───── Document excerpt ─────

Thought Train to Nowhere: fluent

Showing posts with label fluent. Show all posts

Friday, March 01, 2013

Groovy DSL Voodoo... or why I think imperative programming makes more evolutionary sense

I recently had to consider the Groovy space for a project proposal as the client had decided on Groovy/Grails as the platform of choice. While evaluating the platform for the proposal, I naturally gravitated towards Groovy's DSL capabilities and started thinking about using it for my personal projects, obviously. Abu seems like a natural fit (why didnt I think of Groovy before, I wonder? I'd hit a wall with JRuby due to generics anyway); as did Jack.

Anyhoo, with all this background, I hit slideshare and found tons of decks from the language leads on the specific topic of DSLs. One example piqued my interest in particular: slide 106 of Paul King's deck, which I've replicated here as a gist:

I wanted to both understand how this worked and to replicate it by myself. Here's all the flailing I went about in trying to achieve those two goals:

As you can see, I failed miserably. My last trial had a near-working version, but left me completely disillusioned about Groovy's DSL capabilities - especially considering I came out of the process feeling that all the work was done by the single 'of' closure with the rest playing dummies to the Groovy language's optional syntax rules - especially because in my Englishy version, you could switch the order of the closures passed into 'of' and still have it work fine.

However, all of this didn't explain the "extra code" in the original, which left me with the nagging feeling that no language author would be trying to pull this much wool over people's eyes. So I went back and expanded the original expressions like so:

Now it made much better sense.

Mind you, I still haven't figured out how you go from a problem statement like "I want to express the ability to compute square roots in an English-y fashion" to the solution presented above. This is as far as I can get:

I'll obviously need a way to call Math.sqrt and then print it. This needs to be a function name that's english-y
An englishy description could be something like "Show the square root of 100". Using Groovy's existing rules, that makes "of" the candidate for the function name.
How now do we make the rest of the words work? Well, "show" and "square root" are exactly the two actions to be taken. So as long as I can define those as functions and compose them, I'm good.
How do I pass in the functions without naming them?

Obviously, its all the baggage of years of imperative programming knowledge holding me back. Somebody with more skill in functional programming might find this the intuitive enough to roll out.

───── Given data ─────

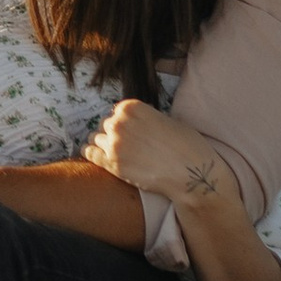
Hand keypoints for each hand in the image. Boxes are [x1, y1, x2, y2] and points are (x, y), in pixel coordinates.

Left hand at [87, 99, 238, 214]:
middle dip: (114, 135)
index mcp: (132, 107)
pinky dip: (92, 154)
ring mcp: (113, 143)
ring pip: (96, 139)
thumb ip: (146, 118)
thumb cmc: (186, 146)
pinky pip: (90, 154)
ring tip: (115, 154)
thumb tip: (139, 122)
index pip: (117, 111)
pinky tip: (97, 157)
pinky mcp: (112, 164)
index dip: (124, 122)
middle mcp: (119, 122)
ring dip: (104, 145)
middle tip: (126, 146)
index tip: (129, 132)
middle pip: (106, 126)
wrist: (191, 173)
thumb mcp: (167, 119)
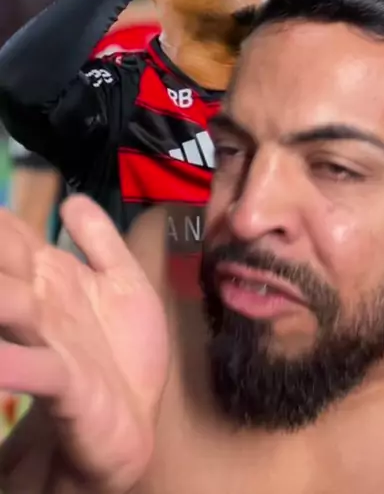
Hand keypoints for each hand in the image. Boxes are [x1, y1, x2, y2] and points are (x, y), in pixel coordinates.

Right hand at [0, 195, 167, 493]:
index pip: (12, 234)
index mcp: (51, 276)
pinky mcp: (63, 382)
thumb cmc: (122, 349)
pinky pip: (35, 368)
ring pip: (11, 306)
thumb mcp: (122, 280)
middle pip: (5, 264)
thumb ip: (100, 239)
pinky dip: (12, 363)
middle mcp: (39, 303)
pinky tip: (0, 363)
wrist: (138, 417)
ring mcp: (47, 341)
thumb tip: (72, 198)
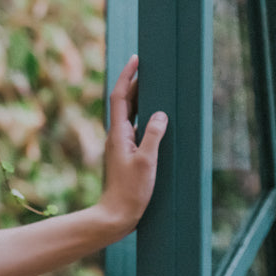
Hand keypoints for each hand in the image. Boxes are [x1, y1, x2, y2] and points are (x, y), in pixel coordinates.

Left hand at [96, 54, 167, 236]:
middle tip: (149, 68)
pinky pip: (135, 128)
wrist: (115, 215)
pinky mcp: (126, 155)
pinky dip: (145, 118)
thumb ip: (154, 135)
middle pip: (124, 102)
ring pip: (130, 115)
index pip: (120, 96)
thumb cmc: (130, 191)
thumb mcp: (147, 161)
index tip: (136, 59)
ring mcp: (120, 145)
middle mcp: (117, 135)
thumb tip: (161, 114)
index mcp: (118, 133)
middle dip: (135, 83)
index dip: (127, 76)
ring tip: (155, 87)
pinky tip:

─────

Problem to solve :: Continue the blog post about Groovy DSLs from the point where it stops.

Output for this exercise ::
But I have to wonder: There's too much magic going on here. The imperative approach to the stated requirement would be to define a grammar, write a parser and allow actual interpretation of such a language. Painstaking and error prone, sure; but explicit and clearly out of the programmer's head and into a language that is so dumb that there's no doubt as to what's happening.

This sounds like I'm propounding Worse Is Better in other words, but there's something more: I realized that the cognitive overload required to understand the Groovy version is higher. More importantly, the cognitive overload to retain that understanding over time is even more so - for "normal" developers who have not walked the functional way for very long. That's the majority in today's world, at least.

More insidious, however, is the implied promise that this is real; that the Groovy DSL is actually English. Could I, for example, expect the slightly less polite "show the square_root of 100" to work? Or the even curt "square_root of 100"? As an English speaker, why would I not?

As a programmer, I see why 'please' and 'the' are the required glue to make the english-y sentence work within Groovy's pretend-English world. Its extensible in that you could replace square_root with cube_root, for example; but not so that you could change the grammar of the sentence itself. That would require a different set of closures, like the ones you'd find in slide 105 of the same deck, for example. Note that in this version its 'the()' that is the active closure. But I fail to see why this should prevent me from expressing myself naturally as an English speaker.

This then, IMO, is the larger problem with DSLs. When you make something like its real-world counterpart, the human mind immediately taps into the huge body of latent real-world knowledge and tries to use it with that thing: although this DSL doesnt promise it, I immediately wanted to use English structure on it. It's all fine that your programming language has risen to talk your user's language, but has it captured enough of the user's world to go beyond "training wheel use"? To paraphrase Carl Sagan,: To make an apple pie DSL, you must make a universe that's up to scratch.

How will the DSL author handle this? In general, not very well, I think. I realize I'm picking on a toy example here, but on extrapolation I cannot imagine a domain where all possible concepts and all of their possible combinations are easily enumerated; and then retain their meaning over time and across minds.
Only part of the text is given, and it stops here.